Study questions:
1. Reproduce the stretch of the Yakama Nation forestry article from "By Caitlin Klask" through "land we occupy?".
2. In the Yakama Nation forestry article, about what portion of the reservation's acres are forested?

Document passage:
——

Tribe and Timber Tribe and Timber Tribe and Timber

With help from the Yakama Nation, Tom Hinckley learned to see the forest for the trees

By Caitlin Klask | Photo by Ron Wurzer | September 2023

Above: Polly (Rigdon) Olsen, ’94, and other Yakama tribal members helped teach Tom Hinckley, ’71,  to broaden his understanding of natural resource leadership.

Anyone who keeps up with their grade-school science lessons knows that a forest ecosystem is a complex balance between living organisms and their environment. When we alter that balance, whether through harvesting timber or camping in the backcountry, we may (or, more often, may not) feel a responsibility to cover our footsteps—to leave no trace, to plant a tree for every tree harvested—so that the ecosystem continues.

But what if we considered ourselves as an integral part of that ecosystem? What if our culture, our families, and our economy connected us more intimately and personally with the land we occupy?

The Yakama Nation reservation consists of 1.6 million acres in south central Washington state. Approximately two-thirds of these acres are forested, and three UW School of Environmental and Forest Sciences (SEFS) alumni hold deep passions for that land: Phil Rigdon, ’96, deputy director of natural resources for the Yakama Nation; Everett Isaac, ’96, ’99, Yakama Nation assistant superintendent of natural resources; and Steve Rigdon, ’02, general manager of Yakama Forest Products. When they invited faculty at the UW—including Professor Emeritus Tom Hinckley, ’71—to learn about their forests and their approach to its stewardship, Hinckley and others eagerly accepted their invitation.

——

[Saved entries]

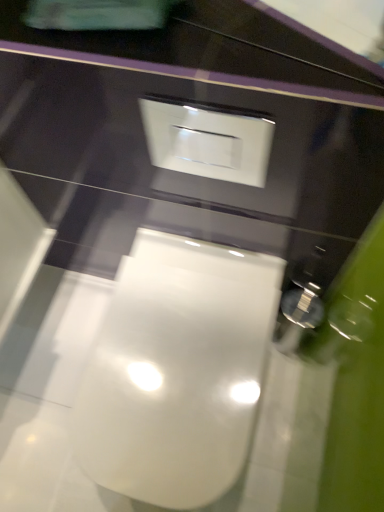
Describe the element at coordinates (208, 142) in the screenshot. The height and width of the screenshot is (512, 384). I see `white glossy switch at upper center` at that location.

You are a GUI agent. You are given a task and a screenshot of the screen. Output one action in this format:
    pyautogui.click(x=<x>, y=<y>)
    Task: Click on the white glossy switch at upper center
    This screenshot has height=512, width=384.
    Given the screenshot: What is the action you would take?
    pyautogui.click(x=208, y=142)

Where is `white glossy toilet at center`? white glossy toilet at center is located at coordinates (177, 370).

What do you see at coordinates (177, 370) in the screenshot?
I see `white glossy toilet at center` at bounding box center [177, 370].

Find the location of a particular element. Image resolution: width=384 pixels, height=512 pixels. white glossy switch at upper center is located at coordinates (208, 142).

Which object is positioned more to the right, white glossy toilet at center or white glossy switch at upper center?

white glossy switch at upper center.

Is the depth of white glossy toilet at center greater than that of white glossy switch at upper center?

Yes, the depth of white glossy toilet at center is greater than that of white glossy switch at upper center.

Which point is more distant from viewer, (174,507) or (174,148)?

The point (174,148) is farther.

From the image's perspective, is white glossy toilet at center on top of white glossy switch at upper center?

Incorrect, from the image's perspective, white glossy toilet at center is lower than white glossy switch at upper center.

In the scene shown: From a real-world perspective, does white glossy toilet at center stand above white glossy switch at upper center?

No, from a real-world perspective, white glossy toilet at center is not on top of white glossy switch at upper center.

Considering the relative sizes of white glossy toilet at center and white glossy switch at upper center in the image provided, is white glossy toilet at center wider than white glossy switch at upper center?

Indeed, white glossy toilet at center has a greater width compared to white glossy switch at upper center.

Is white glossy toilet at center taller or shorter than white glossy switch at upper center?

white glossy toilet at center is taller than white glossy switch at upper center.

Which of these two, white glossy toilet at center or white glossy switch at upper center, is smaller?

With smaller size is white glossy switch at upper center.

Looking at this image, would you say white glossy toilet at center is inside or outside white glossy switch at upper center?

The correct answer is: outside.

Is white glossy toilet at center not near white glossy switch at upper center?

No, white glossy toilet at center is not far away from white glossy switch at upper center.

Does white glossy toilet at center turn towards white glossy switch at upper center?

No.

Can you tell me how much white glossy toilet at center and white glossy switch at upper center differ in facing direction?

They differ by 0.0058 degrees in their facing directions.

Locate an element on the screen. toilet below the white glossy switch at upper center (from the image's perspective) is located at coordinates (177, 370).

Can you confirm if white glossy switch at upper center is positioned to the right of white glossy toilet at center?

Correct, you'll find white glossy switch at upper center to the right of white glossy toilet at center.

Between white glossy switch at upper center and white glossy toilet at center, which one is positioned in front?

white glossy switch at upper center is in front.

Is point (213, 125) positioned in front of point (74, 447)?

No, it is behind (74, 447).

From the image's perspective, is white glossy switch at upper center located above or below white glossy toilet at center?

white glossy switch at upper center is above white glossy toilet at center.

From a real-world perspective, does white glossy switch at upper center stand above white glossy toilet at center?

Yes, from a real-world perspective, white glossy switch at upper center is on top of white glossy toilet at center.

Does white glossy switch at upper center have a lesser width compared to white glossy toilet at center?

Yes, white glossy switch at upper center is thinner than white glossy toilet at center.

Between white glossy switch at upper center and white glossy toilet at center, which one has more height?

Standing taller between the two is white glossy toilet at center.

Which of these two, white glossy switch at upper center or white glossy toilet at center, is bigger?

With larger size is white glossy toilet at center.

Would you say white glossy switch at upper center is inside or outside white glossy toilet at center?

white glossy switch at upper center is not inside white glossy toilet at center, it's outside.

Does white glossy switch at upper center touch white glossy toilet at center?

white glossy switch at upper center is not next to white glossy toilet at center, and they're not touching.

Could you tell me if white glossy switch at upper center is facing white glossy toilet at center?

No, white glossy switch at upper center is not aimed at white glossy toilet at center.

Can you tell me how much white glossy switch at upper center and white glossy toilet at center differ in facing direction?

0.0058 degrees separate the facing orientations of white glossy switch at upper center and white glossy toilet at center.

Find the location of a particular element. toilet lying behind the white glossy switch at upper center is located at coordinates (177, 370).

Identify the location of toilet that appears below the white glossy switch at upper center (from the image's perspective). pyautogui.click(x=177, y=370).

The height and width of the screenshot is (512, 384). In order to click on toilet that appears on the left of white glossy switch at upper center in this screenshot , I will do `click(177, 370)`.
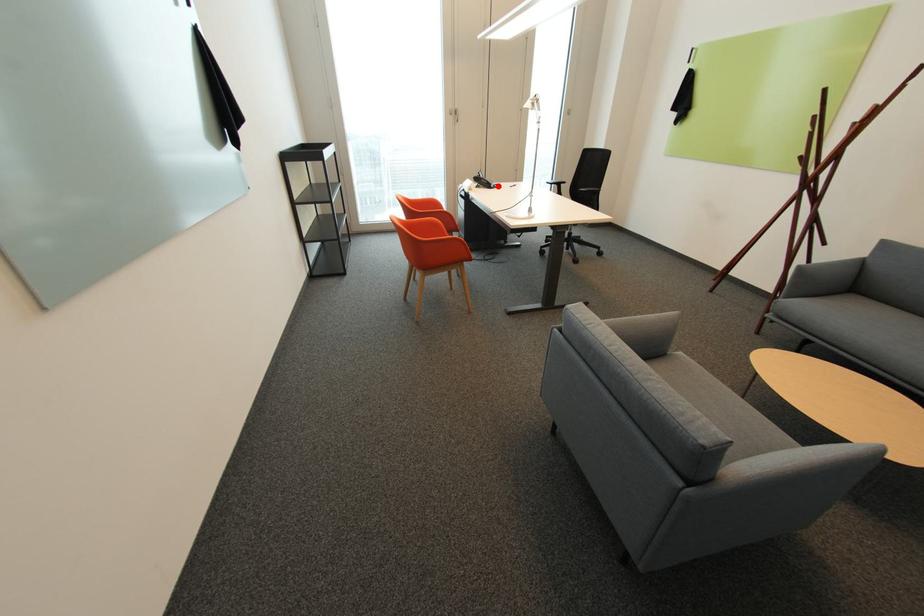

——

Answers for this exercise:
1.
By Caitlin Klask | Photo by Ron Wurzer | September 2023

Above: Polly (Rigdon) Olsen, ’94, and other Yakama tribal members helped teach Tom Hinckley, ’71,  to broaden his understanding of natural resource leadership.

Anyone who keeps up with their grade-school science lessons knows that a forest ecosystem is a complex balance between living organisms and their environment. When we alter that balance, whether through harvesting timber or camping in the backcountry, we may (or, more often, may not) feel a responsibility to cover our footsteps—to leave no trace, to plant a tree for every tree harvested—so that the ecosystem continues.

But what if we considered ourselves as an integral part of that ecosystem? What if our culture, our families, and our economy connected us more intimately and personally with the land we occupy?

2. Approximately two-thirds of the reservation's acres are forested.